### What this exercise asks
(1) In the coastal walk excerpt, how far had one of the diggers previously been driven along the top of the shingle?
(2) In the coastal walk excerpt, rename "windsurfers" as "kitesurfers" and give the passage between "What amazed us" and "canoeing the waves!", inclusive.

** Opening Excerpt provided block **

What amazed us was that we found no reference whatsoever to the Norman landings anywhere on our Walk, just numerous unfriendly notices saying Private or claiming a stretch of shingle as a Private Beach (I’m not sure of the legality of this). Today only a couple of windsurfers braved the sea which was quite courageous of them because it was very rough. Even Colin remarked that it was not an ideal day for canoeing the waves!
As we began our Walk on the shingle we found we were being followed by a large caterpillar-type digger and had to move out of its way as it passed us to join a second one a few yards further on; then we heard another one behind us! We skitted past the first two, then looked back to see all three of them lined up menacingly behind us as if they were going to start a race to see who could run us down first! But not so, for their drivers just sat back chatting to each other—it’s what you call a day’s work! Fortunately for us, at least one of these machines had previously been driven several miles along the top of the shingle, almost to Bexhill, and had packed down hard a double path making it much easier for us to walk. I don’t know if my so-recently broken leg would have stood up to 4½ miles of shingle walking if it hadn’t been for those caterpillar tracks.
For all their Private notices, the inhabitants of the beach properties had suffered in the recent weather—we wondered if they had foolishly bought their bijou residences in the balmy summer months. Shingle was heaped up in their Private gardens, sandbags were piled against patio doors, windows were replaced by sheets of wood and one house had a smashed window with several mattresses piled up behind it! Why do people live so close to the sea and think it will always be Summer? A few weeks ago there was a freak storm along this part of the coast, they called it a mini-tornado. It caused havoc! The three diggers we had left behind ‘working’ so hard had obviously been employed to bank up the shingle and minimise the damage. I remarked that if the owners of these properties did lay claim each to their own bit of ‘private’ beach then I hoped they were equally willing to pay the costs of the maintenance of same.

** Closing Excerpt provided block **
** Opening Extracted entries block **

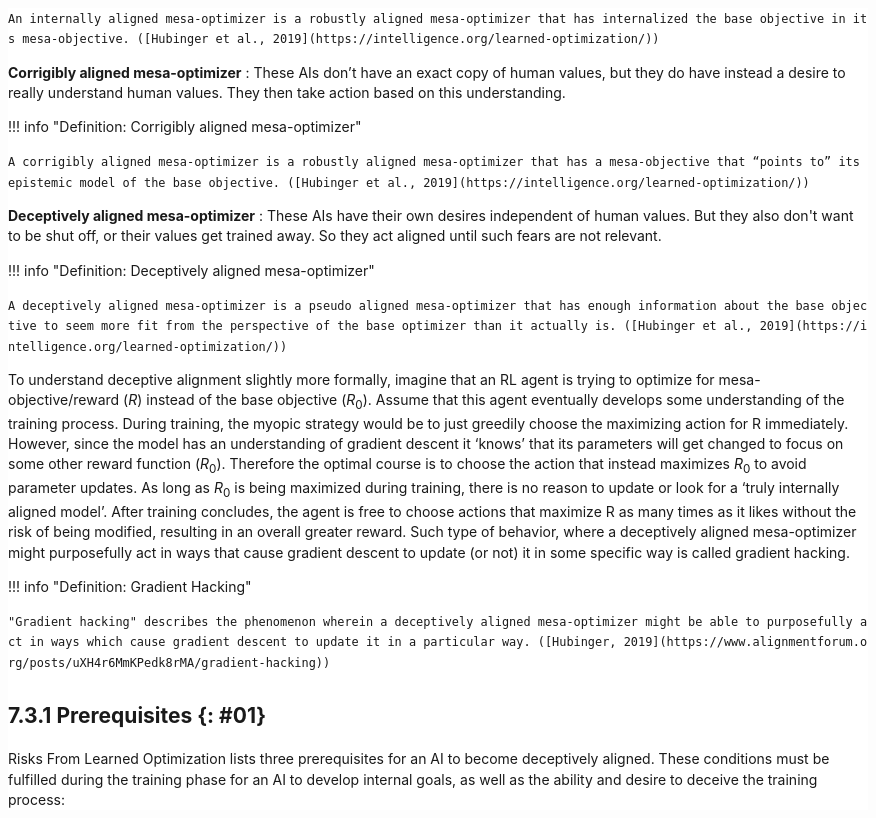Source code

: 

    An internally aligned mesa-optimizer is a robustly aligned mesa-optimizer that has internalized the base objective in its mesa-objective. ([Hubinger et al., 2019](https://intelligence.org/learned-optimization/))



**Corrigibly aligned mesa-optimizer** : These AIs don’t have an exact copy of human values, but they do have instead a desire to really understand human values. They then take action based on this understanding.

!!! info "Definition: Corrigibly aligned mesa-optimizer"



    A corrigibly aligned mesa-optimizer is a robustly aligned mesa-optimizer that has a mesa-objective that “points to” its epistemic model of the base objective. ([Hubinger et al., 2019](https://intelligence.org/learned-optimization/))



**Deceptively aligned mesa-optimizer** : These AIs have their own desires independent of human values. But they also don't want to be shut off, or their values get trained away. So they act aligned until such fears are not relevant.

!!! info "Definition: Deceptively aligned mesa-optimizer"



    A deceptively aligned mesa-optimizer is a pseudo aligned mesa-optimizer that has enough information about the base objective to seem more fit from the perspective of the base optimizer than it actually is. ([Hubinger et al., 2019](https://intelligence.org/learned-optimization/))



To understand deceptive alignment slightly more formally, imagine that an RL agent is trying to optimize for mesa-objective/reward ($R$) instead of the base objective ($R_0$). Assume that this agent eventually develops some understanding of the training process. During training, the myopic strategy would be to just greedily choose the maximizing action for R immediately. However, since the model has an understanding of gradient descent it ‘knows’ that its parameters will get changed to focus on some other reward function ($R_0$). Therefore the optimal course is to choose the action that instead maximizes $R_0$ to avoid parameter updates. As long as $R_0$ is being maximized during training, there is no reason to update or look for a ‘truly internally aligned model’. After training concludes, the agent is free to choose actions that maximize R as many times as it likes without the risk of being modified, resulting in an overall greater reward. Such type of behavior, where a deceptively aligned mesa-optimizer might purposefully act in ways that cause gradient descent to update (or not) it in some specific way is called gradient hacking.

!!! info "Definition: Gradient Hacking"



    "Gradient hacking" describes the phenomenon wherein a deceptively aligned mesa-optimizer might be able to purposefully act in ways which cause gradient descent to update it in a particular way. ([Hubinger, 2019](https://www.alignmentforum.org/posts/uXH4r6MmKPedk8rMA/gradient-hacking))



## 7.3.1 Prerequisites {: #01}

Risks From Learned Optimization lists three prerequisites for an AI to become deceptively aligned. These conditions must be fulfilled during the training phase for an AI to develop internal goals, as well as the ability and desire to deceive the training process:

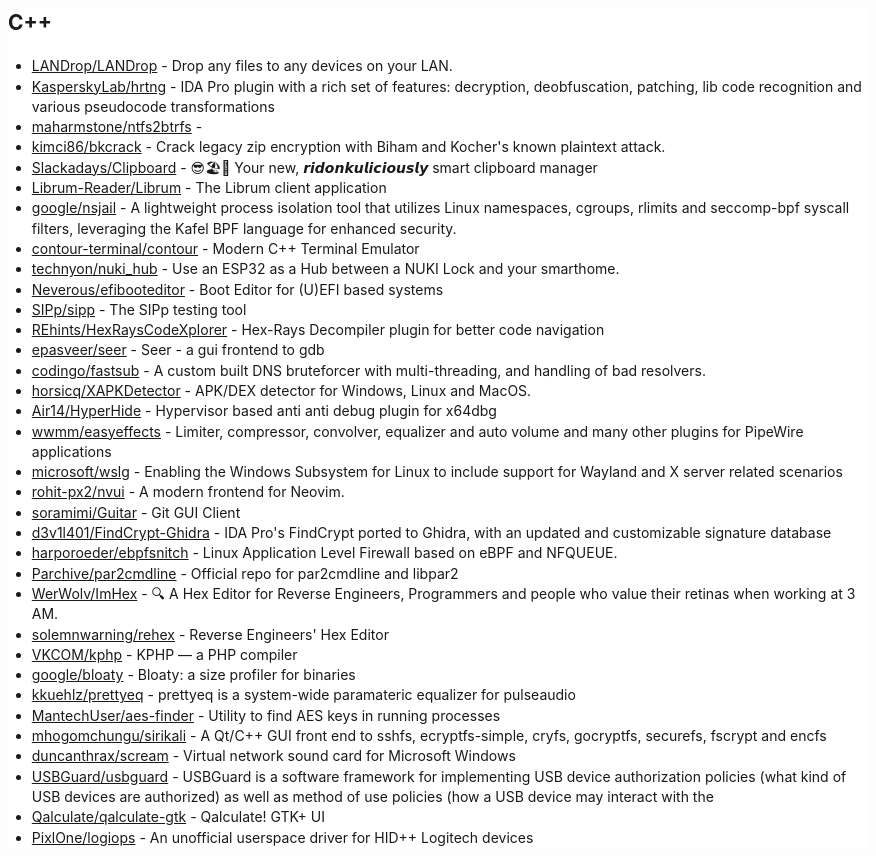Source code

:## C++ 

- [LANDrop/LANDrop](https://github.com/LANDrop/LANDrop) - Drop any files to any devices on your LAN.
- [KasperskyLab/hrtng](https://github.com/KasperskyLab/hrtng) - IDA Pro plugin with a rich set of features: decryption, deobfuscation, patching, lib code recognition and various pseudocode transformations
- [maharmstone/ntfs2btrfs](https://github.com/maharmstone/ntfs2btrfs) - 
- [kimci86/bkcrack](https://github.com/kimci86/bkcrack) - Crack legacy zip encryption with Biham and Kocher's known plaintext attack.
- [Slackadays/Clipboard](https://github.com/Slackadays/Clipboard) - 😎🏖️🐬 Your new, 𝙧𝙞𝙙𝙤𝙣𝙠𝙪𝙡𝙞𝙘𝙞𝙤𝙪𝙨𝙡𝙮 smart clipboard manager
- [Librum-Reader/Librum](https://github.com/Librum-Reader/Librum) - The Librum client application
- [google/nsjail](https://github.com/google/nsjail) - A lightweight process isolation tool that utilizes Linux namespaces, cgroups, rlimits and seccomp-bpf syscall filters, leveraging the Kafel BPF language for enhanced security.
- [contour-terminal/contour](https://github.com/contour-terminal/contour) - Modern C++ Terminal Emulator
- [technyon/nuki_hub](https://github.com/technyon/nuki_hub) - Use an ESP32 as a Hub between a NUKI Lock and your smarthome.
- [Neverous/efibooteditor](https://github.com/Neverous/efibooteditor) - Boot Editor for (U)EFI based systems
- [SIPp/sipp](https://github.com/SIPp/sipp) - The SIPp testing tool
- [REhints/HexRaysCodeXplorer](https://github.com/REhints/HexRaysCodeXplorer) - Hex-Rays Decompiler plugin for better code navigation
- [epasveer/seer](https://github.com/epasveer/seer) - Seer - a gui frontend to gdb
- [codingo/fastsub](https://github.com/codingo/fastsub) - A custom built DNS bruteforcer with multi-threading, and handling of bad resolvers.
- [horsicq/XAPKDetector](https://github.com/horsicq/XAPKDetector) - APK/DEX detector for Windows, Linux and MacOS.
- [Air14/HyperHide](https://github.com/Air14/HyperHide) - Hypervisor based anti anti debug plugin for x64dbg
- [wwmm/easyeffects](https://github.com/wwmm/easyeffects) - Limiter, compressor, convolver, equalizer and auto volume and many other plugins for PipeWire applications
- [microsoft/wslg](https://github.com/microsoft/wslg) - Enabling the Windows Subsystem for Linux to include support for Wayland and X server related scenarios
- [rohit-px2/nvui](https://github.com/rohit-px2/nvui) - A modern frontend for Neovim.
- [soramimi/Guitar](https://github.com/soramimi/Guitar) - Git GUI Client
- [d3v1l401/FindCrypt-Ghidra](https://github.com/d3v1l401/FindCrypt-Ghidra) - IDA Pro's FindCrypt ported to Ghidra, with an updated and customizable signature database
- [harporoeder/ebpfsnitch](https://github.com/harporoeder/ebpfsnitch) - Linux Application Level Firewall based on eBPF and NFQUEUE.
- [Parchive/par2cmdline](https://github.com/Parchive/par2cmdline) - Official repo for par2cmdline and libpar2
- [WerWolv/ImHex](https://github.com/WerWolv/ImHex) - 🔍 A Hex Editor for Reverse Engineers, Programmers and people who value their retinas when working at 3 AM.
- [solemnwarning/rehex](https://github.com/solemnwarning/rehex) - Reverse Engineers' Hex Editor
- [VKCOM/kphp](https://github.com/VKCOM/kphp) - KPHP — a PHP compiler
- [google/bloaty](https://github.com/google/bloaty) - Bloaty: a size profiler for binaries
- [kkuehlz/prettyeq](https://github.com/kkuehlz/prettyeq) - prettyeq is a system-wide paramateric equalizer for pulseaudio
- [MantechUser/aes-finder](https://github.com/MantechUser/aes-finder) - Utility to find AES keys in running processes
- [mhogomchungu/sirikali](https://github.com/mhogomchungu/sirikali) - A Qt/C++ GUI front end to sshfs, ecryptfs-simple, cryfs, gocryptfs, securefs, fscrypt and encfs
- [duncanthrax/scream](https://github.com/duncanthrax/scream) - Virtual network sound card for Microsoft Windows
- [USBGuard/usbguard](https://github.com/USBGuard/usbguard) - USBGuard is a software framework for implementing USB device authorization policies (what kind of USB devices are authorized) as well as method of use policies (how a USB device may interact with the 
- [Qalculate/qalculate-gtk](https://github.com/Qalculate/qalculate-gtk) - Qalculate! GTK+ UI
- [PixlOne/logiops](https://github.com/PixlOne/logiops) - An unofficial userspace driver for HID++ Logitech devices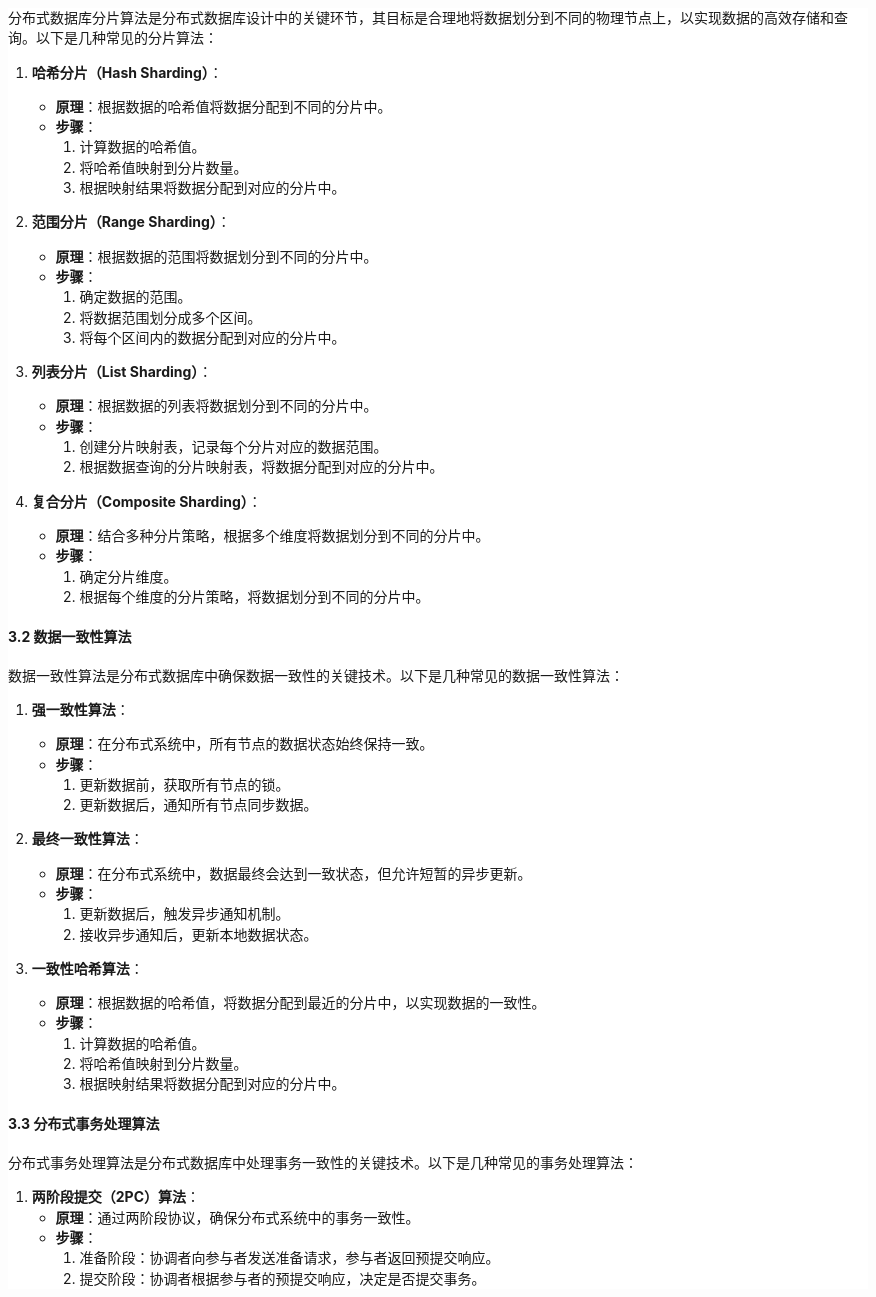分布式数据库分片算法是分布式数据库设计中的关键环节，其目标是合理地将数据划分到不同的物理节点上，以实现数据的高效存储和查询。以下是几种常见的分片算法：

1. **哈希分片（Hash Sharding）**：
   - **原理**：根据数据的哈希值将数据分配到不同的分片中。
   - **步骤**：
     1. 计算数据的哈希值。
     2. 将哈希值映射到分片数量。
     3. 根据映射结果将数据分配到对应的分片中。

2. **范围分片（Range Sharding）**：
   - **原理**：根据数据的范围将数据划分到不同的分片中。
   - **步骤**：
     1. 确定数据的范围。
     2. 将数据范围划分成多个区间。
     3. 将每个区间内的数据分配到对应的分片中。

3. **列表分片（List Sharding）**：
   - **原理**：根据数据的列表将数据划分到不同的分片中。
   - **步骤**：
     1. 创建分片映射表，记录每个分片对应的数据范围。
     2. 根据数据查询的分片映射表，将数据分配到对应的分片中。

4. **复合分片（Composite Sharding）**：
   - **原理**：结合多种分片策略，根据多个维度将数据划分到不同的分片中。
   - **步骤**：
     1. 确定分片维度。
     2. 根据每个维度的分片策略，将数据划分到不同的分片中。

#### 3.2 数据一致性算法

数据一致性算法是分布式数据库中确保数据一致性的关键技术。以下是几种常见的数据一致性算法：

1. **强一致性算法**：
   - **原理**：在分布式系统中，所有节点的数据状态始终保持一致。
   - **步骤**：
     1. 更新数据前，获取所有节点的锁。
     2. 更新数据后，通知所有节点同步数据。

2. **最终一致性算法**：
   - **原理**：在分布式系统中，数据最终会达到一致状态，但允许短暂的异步更新。
   - **步骤**：
     1. 更新数据后，触发异步通知机制。
     2. 接收异步通知后，更新本地数据状态。

3. **一致性哈希算法**：
   - **原理**：根据数据的哈希值，将数据分配到最近的分片中，以实现数据的一致性。
   - **步骤**：
     1. 计算数据的哈希值。
     2. 将哈希值映射到分片数量。
     3. 根据映射结果将数据分配到对应的分片中。

#### 3.3 分布式事务处理算法

分布式事务处理算法是分布式数据库中处理事务一致性的关键技术。以下是几种常见的事务处理算法：

1. **两阶段提交（2PC）算法**：
   - **原理**：通过两阶段协议，确保分布式系统中的事务一致性。
   - **步骤**：
     1. 准备阶段：协调者向参与者发送准备请求，参与者返回预提交响应。
     2. 提交阶段：协调者根据参与者的预提交响应，决定是否提交事务。
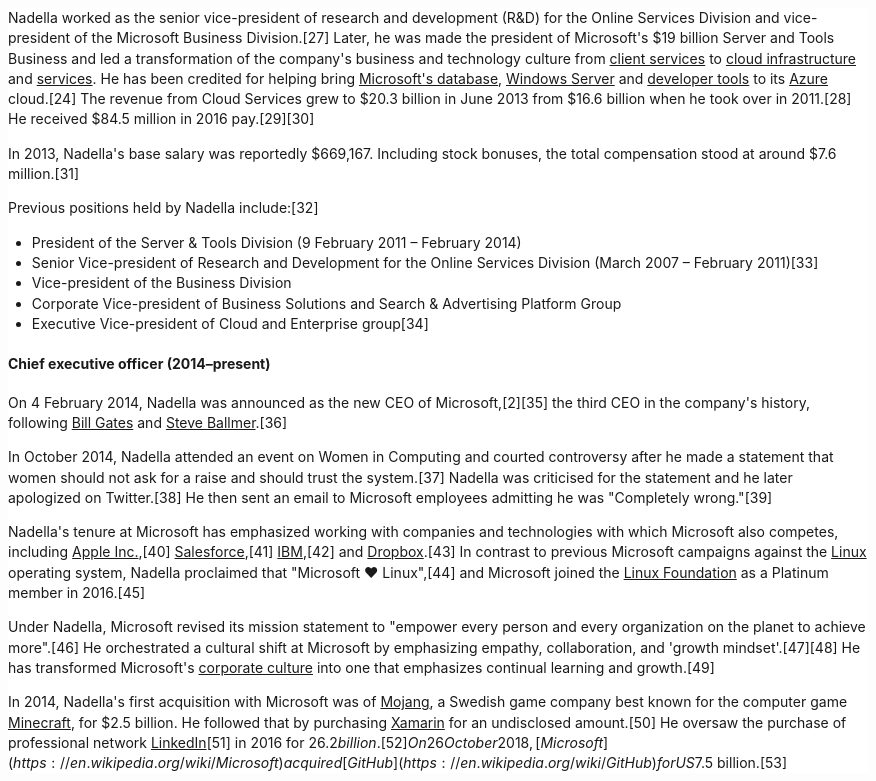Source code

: Nadella worked as the senior vice-president of research and development (R&D) for the Online Services Division and vice-president of the Microsoft Business Division.[27] Later, he was made the president of Microsoft's $19 billion Server and Tools Business and led a transformation of the company's business and technology culture from [client services](https://en.wikipedia.org/wiki/Client_(computing)) to [cloud infrastructure](https://en.wikipedia.org/wiki/Cloud_computing) and [services](https://en.wikipedia.org/wiki/Cloud_services). He has been credited for helping bring [Microsoft's database](https://en.wikipedia.org/wiki/Microsoft_SQL_Server), [Windows Server](https://en.wikipedia.org/wiki/Windows_Server) and [developer tools](https://en.wikipedia.org/wiki/Visual_Studio) to its [Azure](https://en.wikipedia.org/wiki/Microsoft_Azure) cloud.[24] The revenue from Cloud Services grew to $20.3 billion in June 2013 from $16.6 billion when he took over in 2011.[28] He received $84.5 million in 2016 pay.[29][30]

In 2013, Nadella's base salary was reportedly $669,167. Including stock bonuses, the total compensation stood at around $7.6 million.[31]

Previous positions held by Nadella include:[32]

* President of the Server & Tools Division (9 February 2011 – February 2014)
* Senior Vice-president of Research and Development for the Online Services Division (March 2007 – February 2011)[33]
* Vice-president of the Business Division
* Corporate Vice-president of Business Solutions and Search & Advertising Platform Group
* Executive Vice-president of Cloud and Enterprise group[34]


#### Chief executive officer (2014–present)

On 4 February 2014, Nadella was announced as the new CEO of Microsoft,[2][35] the third CEO in the company's history, following [Bill Gates](https://en.wikipedia.org/wiki/Bill_Gates) and [Steve Ballmer](https://en.wikipedia.org/wiki/Steve_Ballmer).[36]

In October 2014, Nadella attended an event on Women in Computing and courted controversy after he made a statement that women should not ask for a raise and should trust the system.[37] Nadella was criticised for the statement and he later apologized on Twitter.[38] He then sent an email to Microsoft employees admitting he was "Completely wrong."[39]

Nadella's tenure at Microsoft has emphasized working with companies and technologies with which Microsoft also competes, including [Apple Inc.](https://en.wikipedia.org/wiki/Apple_Inc.),[40] [Salesforce](https://en.wikipedia.org/wiki/Salesforce),[41] [IBM](https://en.wikipedia.org/wiki/IBM),[42] and [Dropbox](https://en.wikipedia.org/wiki/Dropbox).[43] In contrast to previous Microsoft campaigns against the [Linux](https://en.wikipedia.org/wiki/Linux) operating system, Nadella proclaimed that "Microsoft ❤️ Linux",[44] and Microsoft joined the [Linux Foundation](https://en.wikipedia.org/wiki/Linux_Foundation) as a Platinum member in 2016.[45]

Under Nadella, Microsoft revised its mission statement to "empower every person and every organization on the planet to achieve more".[46] He orchestrated a cultural shift at Microsoft by emphasizing empathy, collaboration, and 'growth mindset'.[47][48] He has transformed Microsoft's [corporate culture](https://en.wikipedia.org/wiki/Organizational_culture) into one that emphasizes continual learning and growth.[49]

In 2014, Nadella's first acquisition with Microsoft was of [Mojang](https://en.wikipedia.org/wiki/Mojang_Studios), a Swedish game company best known for the computer game [Minecraft](https://en.wikipedia.org/wiki/Minecraft), for $2.5 billion. He followed that by purchasing [Xamarin](https://en.wikipedia.org/wiki/Xamarin) for an undisclosed amount.[50] He oversaw the purchase of professional network [LinkedIn](https://en.wikipedia.org/wiki/LinkedIn)[51] in 2016 for $26.2 billion.[52] On 26 October 2018, [Microsoft](https://en.wikipedia.org/wiki/Microsoft) acquired [GitHub](https://en.wikipedia.org/wiki/GitHub) for US$7.5 billion.[53]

** Closing Extracted entries block **

### Written responses
(1) Several miles, almost to Bexhill.

(2)
What amazed us was that we found no reference whatsoever to the Norman landings anywhere on our Walk, just numerous unfriendly notices saying Private or claiming a stretch of shingle as a Private Beach (I’m not sure of the legality of this). Today only a couple of kitesurfers braved the sea which was quite courageous of them because it was very rough. Even Colin remarked that it was not an ideal day for canoeing the waves!